Surprisingly, the PacBio assembly lacked the linear pSLE2 sequence, although the sequence information was present in the corrected PacBio reads. The Illumina assembly contained two large contigs covering most of pSLE2 that were merged into a contiguous sequence using the PacBio corrected reads, but this plasmid would have not been identified with the PacBio assembly alone.

These two findings highlight the importance of the current need to use both PacBio and Illumina assemblies, instead of assembling only the PacBio data and then using the Illumina reads to correct the assembly, which appears to be the accepted practice [17, 18, 43]. We cannot explain the lack of assembly of some of the PacBio data present in the corrected reads (it might be due to a difference in relative abundance compared to the rest of the sequence, but this will require analysis of the PacBio assembly algorithm) but this was compensated for by using the Illumina MiSeq assembly.

In summary, for a de novo shotgun genome sequence from an actinomycete aimed at yielding single contigs per replicon, we currently propose a strategy (Fig. 2) that includes sequencing genomic DNA with PacBio RSII using initially two (and a third later if required) SMRT cells and a >20 kb insert library (aiming at >100x coverage) combined with Illumina MiSeq paired-end sequencing of a 500 bp library without PCR amplification (to avoid introducing bias from uneven amplification of high G + C actinomycete DNA (aiming at >90x coverage)).
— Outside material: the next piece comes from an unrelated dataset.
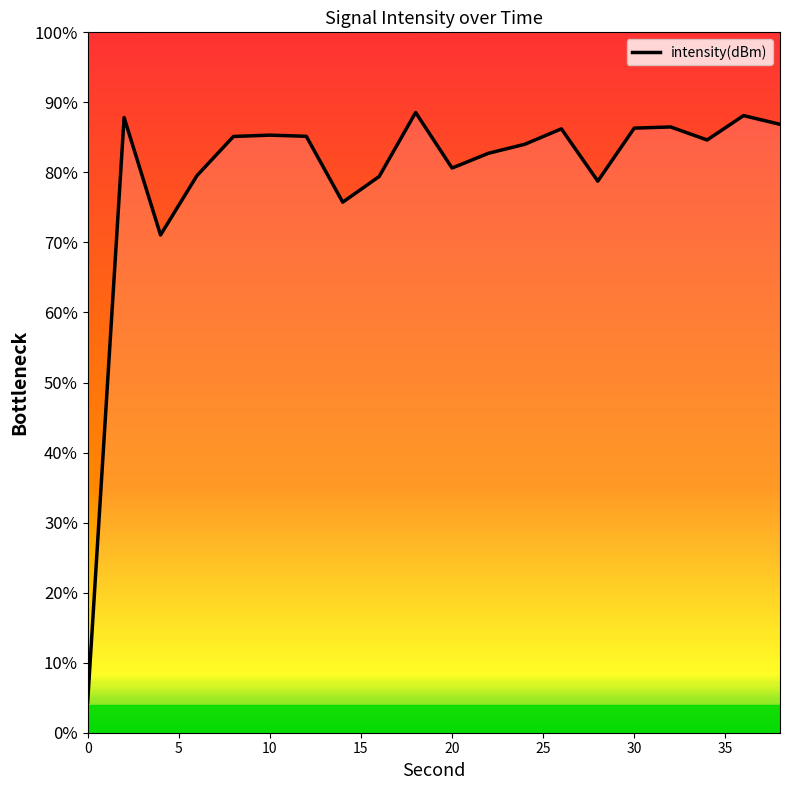

The chart shows a value of -132.6 at 16. True or false?

True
Both data sets are assembled and compared, and the Illumina contigs used to correct the PacBio nucleotide omissions/additions, which should be confirmed using GC Frame Plot and BLAST analyses. This consensus is further corrected with the Illumina reads. Despite the highly efficient current assembly algorithms, a considerable amount of human input was still needed to obtain a high quality single contig assembly, and accurate annotation of gene function.

Methods

Extensive details of the methodology and materials used during this study are given in Additional file 2. Perl scripts are given in Additional file 7 and Additional file 8.